Graham Benton

Personal information
- Nicknames: Big G Erg Daddy
- Nationality: British
- Born: c. 1973
- Years active: 2002-present
- Height: 200 cm (6 ft 7 in)

Sport
- Country: United Kingdom
- Sport: Indoor rowing
- Weight class: Heavyweight
- Team: MAD Team IRC
- Coached by: Eddie Fletcher

Achievements and titles
- World finals: 6x
- National finals: 15x
- Personal best: 5:42.5 for 2000m

= Graham Benton =

British indoor rower (born c. 1973)

Graham Benton is a British indoor rower. He has won the British Rowing Indoor Championships 15 times and the World Indoor Rowing Championships six. While Benton is primarily an indoor rower, he did row on the water, representing England and competing at several Henley Royal Regattas, including reaching the finals of the Thames Challenge Cup (M8+), The Prince of Wales Challenge Cup (M4x) and the Britannia Challenge Cup (M4+), respectively.

==Athletic career==
Benton competed in his first indoor rowing competition at age 29. In 2004, Graham Benton became the first non-water rower to win the men's open heavyweight event at the British Indoor Rowing Championships at 5:53.5. He went on to win this title again in 2005 (5:46.9), 2006 (5:46.7), 2007, 2008, 2010 (5:50.8), 2011 (5:46), 2012, 2013 (5:52.4), 2014 (5:52.4), 2015 (5:55:6), 2016 (5:55), 2017 (5:55.7), 2018 and 2023. Benton also won the 30-39 year heavyweight class World Indoor Rowing Championships in 2004 (5:51.40), 2005 (5:53.60), the Open Heavyweight class in 2006 (5:46.40) and in the 40-49 heavyweight class in 2016 (5:48.3), 2017 (5:48), and 2018 (5:54).

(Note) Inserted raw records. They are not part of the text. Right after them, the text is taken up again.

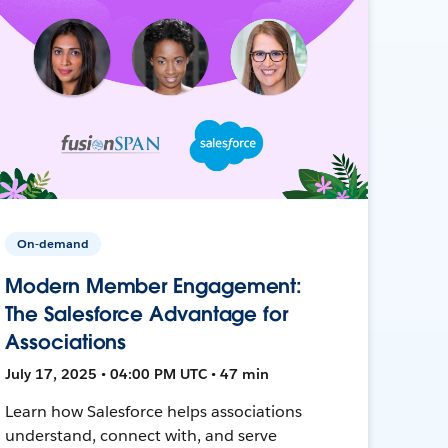
On-demand
Modern Member Engagement:
The Salesforce Advantage for
Associations
July 17, 2025 • 04:00 PM UTC • 47 min
Learn how Salesforce helps associations
understand, connect with, and serve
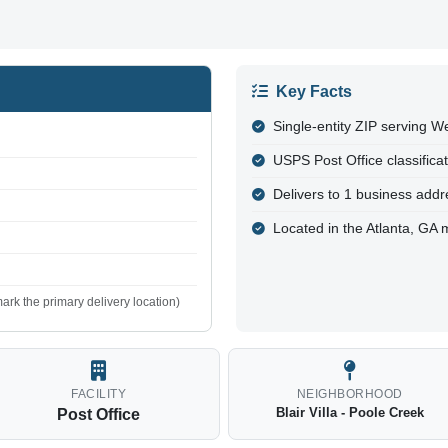
Key Facts
Single-entity ZIP serving W
USPS Post Office classifica
Delivers to 1 business addre
Located in the Atlanta, GA 
ark the primary delivery location)
FACILITY
NEIGHBORHOOD
Blair Villa - Poole Creek
Post Office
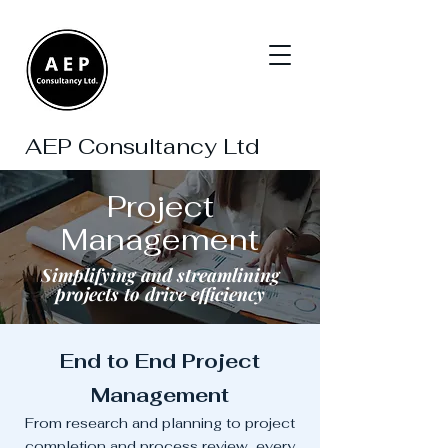
AEP Consultancy Ltd
Project
Management
Simplifying and streamlining
projects to drive efficiency
End to End Project
Management
From research and planning to project
completion and process review, every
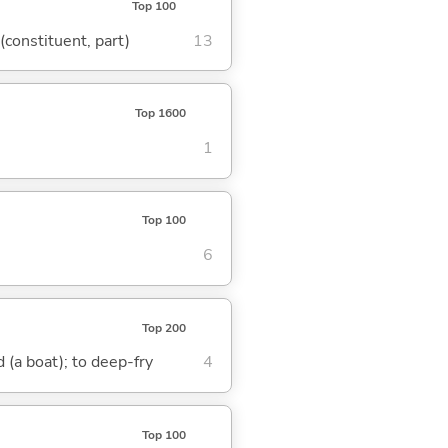
Top 100
 (constituent, part)
13
Top 1600
1
Top 100
6
Top 200
nd (a boat); to deep-fry
4
Top 100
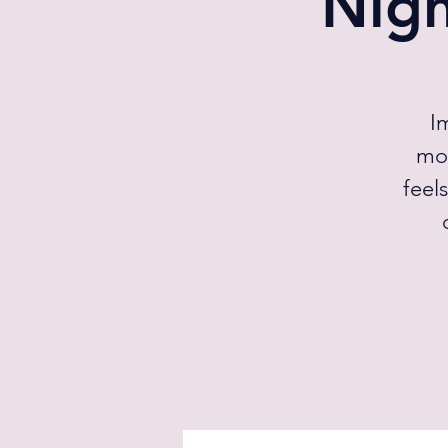
Nig
I
mom
feel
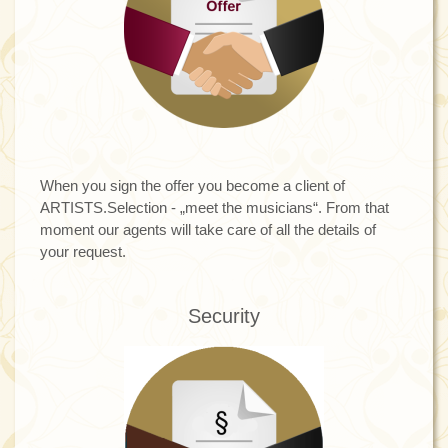
When you sign the offer you become a client of
ARTISTS.Selection - „meet the musicians“. From that
moment our agents will take care of all the details of
your request.
Security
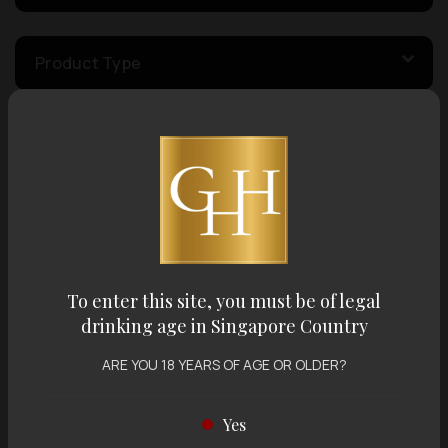
Product Type
Country of Origin
Volume
Varietal
To enter this site, you must be of legal
drinking age in Singapore Country
ARE YOU 18 YEARS OF AGE OR OLDER?
Display:
12 items
Sort by:
Yes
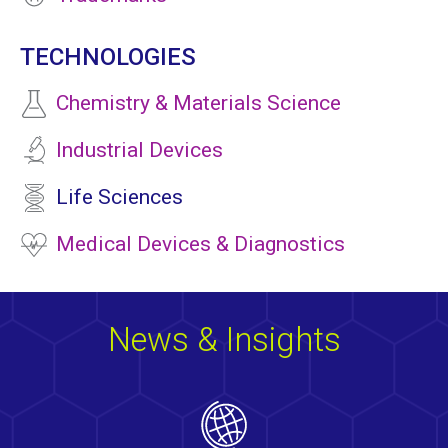
TECHNOLOGIES
Chemistry & Materials Science
Industrial Devices
Life Sciences
Medical Devices & Diagnostics
News & Insights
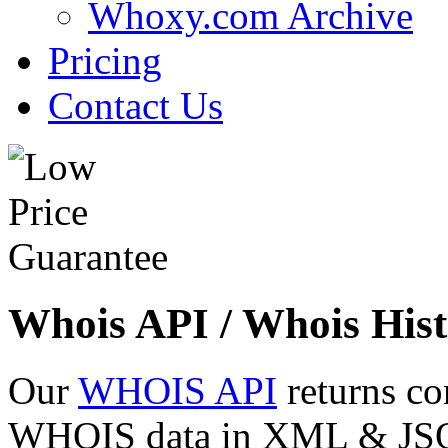
Whoxy.com Archive
Pricing
Contact Us
Whois API / Whois Hist
Our
WHOIS API
returns co
WHOIS data in XML & JSON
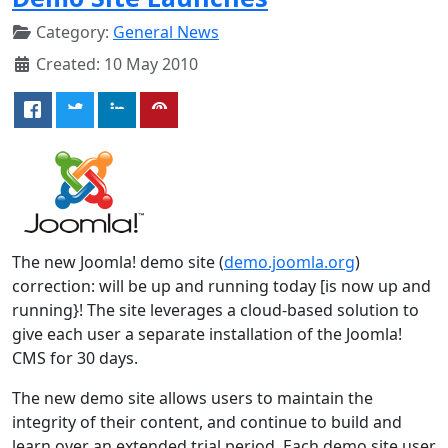
Category:
General News
Created: 10 May 2010
The new Joomla! demo site (
demo.joomla.org
)
correction: will be up and running today [is now up and
running}! The site leverages a cloud-based solution to
give each user a separate installation of the Joomla!
CMS for 30 days.
The new demo site allows users to maintain the
integrity of their content, and continue to build and
learn over an extended trial period. Each demo site user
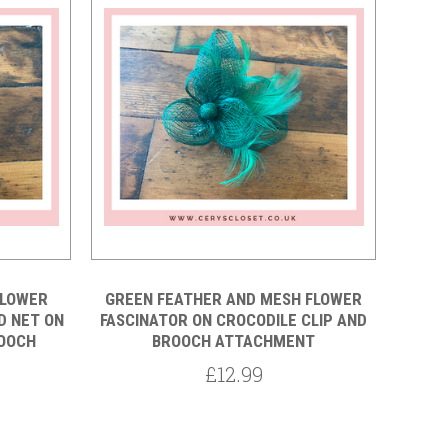
Compare
FLOWER
GREEN FEATHER AND MESH FLOWER
D NET ON
FASCINATOR ON CROCODILE CLIP AND
ROOCH
BROOCH ATTACHMENT
£12.99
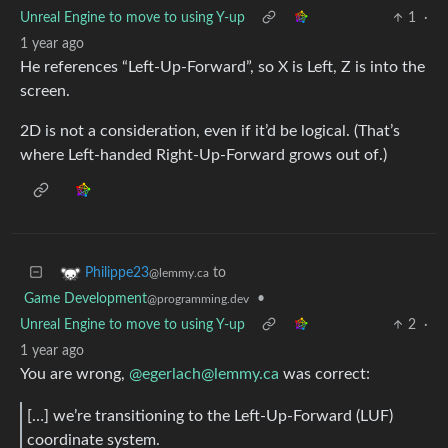
Unreal Engine to move to using Y-up
1
·
1 year ago
He references “Left-Up-Forward”, so X is Left, Z is into the
screen.
2D is not a consideration, even if it’d be logical. (That’s
where Left-handed Right-Up-Forward grows out of.)
to
Philippe23
@lemmy.ca
Game Development
•
@programming.dev
Unreal Engine to move to using Y-up
2
·
1 year ago
You are wrong,
@
egerlach@lemmy.ca
was correct:
[…] we’re transitioning to the Left-Up-Forward (LUF)
coordinate system.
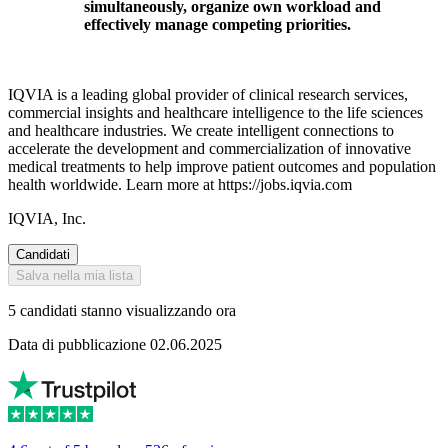
simultaneously, organize own workload and
effectively manage competing priorities.
IQVIA is a leading global provider of clinical research services,
commercial insights and healthcare intelligence to the life sciences
and healthcare industries. We create intelligent connections to
accelerate the development and commercialization of innovative
medical treatments to help improve patient outcomes and population
health worldwide. Learn more at https://jobs.iqvia.com
IQVIA, Inc.
Candidati
Salva nella mia lista
5 candidati stanno visualizzando ora
Data di pubblicazione 02.06.2025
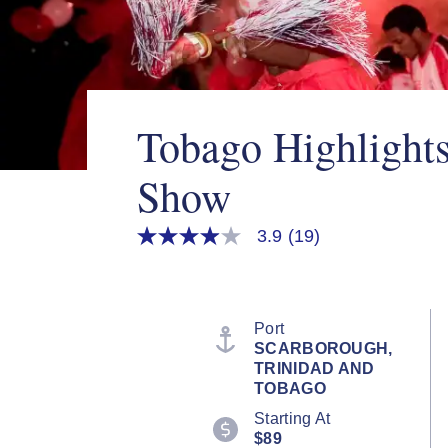
Tobago Highlights
Show
3.9
(19)
3.9
out
of
5
stars,
average
Port
rating
SCARBOROUGH,
value.
TRINIDAD AND
Read
19
TOBAGO
Reviews.
Starting At
Same
page
$89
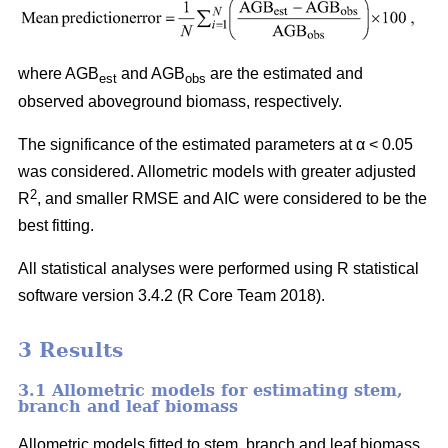
where AGB
and AGB
are the estimated and
est
obs
observed aboveground biomass, respectively.
The significance of the estimated parameters at α < 0.05
was considered. Allometric models with greater adjusted
2
R
, and smaller RMSE and AIC were considered to be the
best fitting.
All statistical analyses were performed using R statistical
software version 3.4.2 (R Core Team 2018).
3 Results
3.1 Allometric models for estimating stem,
branch and leaf biomass
Allometric models fitted to stem, branch and leaf biomass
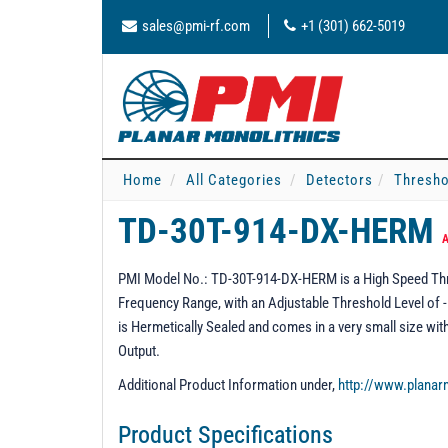
sales@pmi-rf.com
+1 (301) 662-5019
Home
All Categories
Detectors
Thresho
TD-30T-914-DX-HERM
A
PMI Model No.: TD-30T-914-DX-HERM is a High Speed Thr
Frequency Range, with an Adjustable Threshold Level of -
is Hermetically Sealed and comes in a very small size wi
Output.
Additional Product Information under,
http://www.plana
Product Specifications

In 2012, he set a new British record in the 35-39 heavyweight men's class at the British Indoor Rowing Championships (5:50.1), a title previously held by Sir Steve Redgrave since 1998. In 2014, he held the British outright record at 5:42.5 and in 2017, he had the fastest time in the men's heavyweight open 2000m at the Welsh Indoor Rowing Championships. He was a Henley Royal Regatta finalist in outdoor rowing in 2007, 2008, and 2012. He was given a Lifetime Achievement Award by Concept2 in 2010.

Benton is coached by Eddie Fletcher and was previously part of the ARA World Class Start Program. He currently rows for MAD Team IRC, and has previously rowed for Tideway Scullers School, Taurus and Reading University Boat Club.

==Personal life==
Benton works as an Account Manager for BMC Software. He was formerly an "elite-level" cricket bowler and is an alumnus of King's School, Chester. He is from Wrexham originally and now lives in Southsea, Hampshire.